• **EXCERPT PROVIDED**
Roman Conceptions of Truth, Beauty, and Goodness




Stoic Emperor Marcus Aurelius
Capitoline Hill, Rome
Under consideration in this essay will be certain Classical Greek schools of thought that came to particular prominence throughout the Roman empire prior to the broad acceptance of Christianity (upon which they exercised considerable influence). Stoicism, Neopythagoreanism (alternatively middle Platonism), and Neoplatonism clearly confess a debt to the earlier Greek philosophers Heraclitus and Parmenides as well as the schools of Pythagoras, Plato, and the Cynics. However, there is a notable departure from the metaphysics of a cosmos ex-materia wherein Plato in particular assumes a model of pre-existent, eternal, initially chaotic matter that is organised by transcendent forms. 

Such a dualistic conception of matter and form is gradually supplanted in the later schools by an increasingly monistic metaphysics that interprets the cosmos as coming into being ex-deo, as an overflowing of the divine. For the Stoics the world is explained as an unified existence that can be perceived in two aspects: God and Nature. The Platonist schools propose a variation of this in which a process of divine emanation constitutes an hierarchy of being from the divine towards the mundane. As we'll subsequently consider, such pantheistic conceptions of reality have implications for the relative importance and understanding of truth, beauty, and goodness.

Stoicism

No longer talk at all about the kind of man that a good man ought to be, but be such.” - Marcus Aurelius

Stoicism places a preponderance of emphasis on the Good which is associated with God, often referred to as Providence. The Good is the active principle that has infused and animated all of Nature so that they are in fact indistinguishable, two aspects of a single reality. The analogy is often presented of the cosmos as a body that is infused with a soul to constitute a living entity. However, unlike previous conceptions the soul is not a different substance, rather it likewise is material in essence. Entailed in this conception is an implicit trust that Nature is substantially Good; that we in our individual lives are part and parcel of the best possible existence. As Nature can be no other way than the Good, and as we are not separate from it, the conclusion follows that everything that exists and everyone's actions in the world are predetermined towards this end. In such a cosmos what does the Good mean for you and I?

Although our actions may be predetermined, our dispositions towards them are argued by the Stoics to remain free. Therefore, what is good for a rational creature such as man is cultivating a life of virtue, an aligning of the will to accord with Nature. Such virtue would include the specific Classical Greek virtues of justice, temperance, fortitude, and prudence. Beyond these, special emphasis is given to arete, the overarching concept of virtue or excellence that permeates and unites all the others. The locus of the virtuous path rests with the individual person and is open to anyone irrespective of social status or circumstance. Two of the most notable Stoics could not have come from more different backgrounds: the Emperor Marcus Aurelius and a man whose wisdom he greatly admired, the former slave Epictetus.

• **EXERCISE SET**
#1 From the essay on Roman conceptions of truth, beauty, and goodness, list the specific Classical Greek virtues it names.
#2 Please carry on the essay on Roman conceptions of truth, beauty, and goodness, starting right after its final sentence.
The records aren't needed for any of this work.

Extracted page text data:
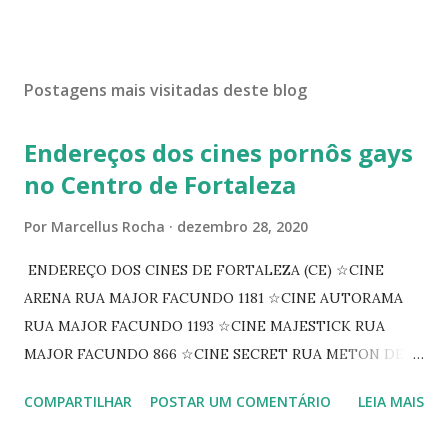
Postagens mais visitadas deste blog
Endereços dos cines pornôs gays
no Centro de Fortaleza
Por
Marcellus Rocha
dezembro 28, 2020
ENDEREÇO DOS CINES DE FORTALEZA (CE) ☆CINE
ARENA RUA MAJOR FACUNDO 1181 ☆CINE AUTORAMA
RUA MAJOR FACUNDO 1193 ☆CINE MAJESTICK RUA
MAJOR FACUNDO 866 ☆CINE SECRET RUA METON DE
ALENCAR 607 ☆CINE SEDUÇÃO RUA FLORIANO
COMPARTILHAR
POSTAR UM COMENTÁRIO
LEIA MAIS
PEIXOTO 1307 ☆CINE IRIS RUA FLORIANO PEIXOTO 1206
CONTINUAÇÃO ☆CINE ENCONTRO RUA BARÃO DO RIO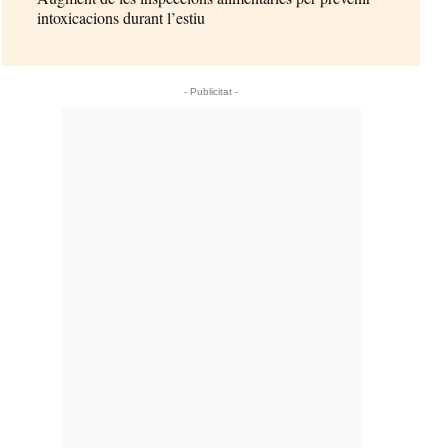
intoxicacions durant l’estiu
- Publicitat -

• **ANSWERS PER TASK**
#1
- Justice
- Temperance
- Fortitude
- Prudence

#2
Unique to the Stoics is the virtue of apatheia, freedom from the passions. Stoic apathy is sometimes conflated with a prescription to be unemotional; however, this is not entirely correct. The passions refer specifically to emotions that are elicited by external stimuli that can overwhelm reason if we respond impulsively, passively, and thoughtlessly to them. There is the risk of placing an overemphasis upon or identifying ourselves with various pleasures or pains we may experience. For example, lusting for future pleasure because we conflate it with the Good may lead to our resentment for pleasures enjoyed by the wicked. Conversely, to fear future danger because we see pain as evil may lead us to avoid the development of virtue that comes with endurance through suffering. It is in this sense that the Stoic is encouraged to remain somewhat indifferent to externalities that we cannot control. It is a mistake to identify pleasure with good and pain with evil. To do so engenders a moral evil, a vice that allows the passions to supplant reason and prevent the cultivation of virtue.

According to the Stoics, the soul does not have a conscious pre-existence. Thus the human mind is like a blank slate at birth, possessing neither innate knowledge nor even the categorical structures as described by Aristotle. Although we are born with a predisposition or capacity for reason, everything must be learned through experience. The Stoics were therefore thoroughgoing empiricists who rejected the notion of Plato's transcendent Forms or Aristotle's universals abstracted by intuition from particulars. Rather they proposed what we would today call a representational theory whereby we acquire knowledge either through sense impressions or reflections upon our own mental states. In other words the most we can ever truly know is our own ideas. For the Stoic, the criterion of truth is described as a preconception, in other words a clear, distinct, intuitive awareness that upon reflection and scrutiny is completely irresistible.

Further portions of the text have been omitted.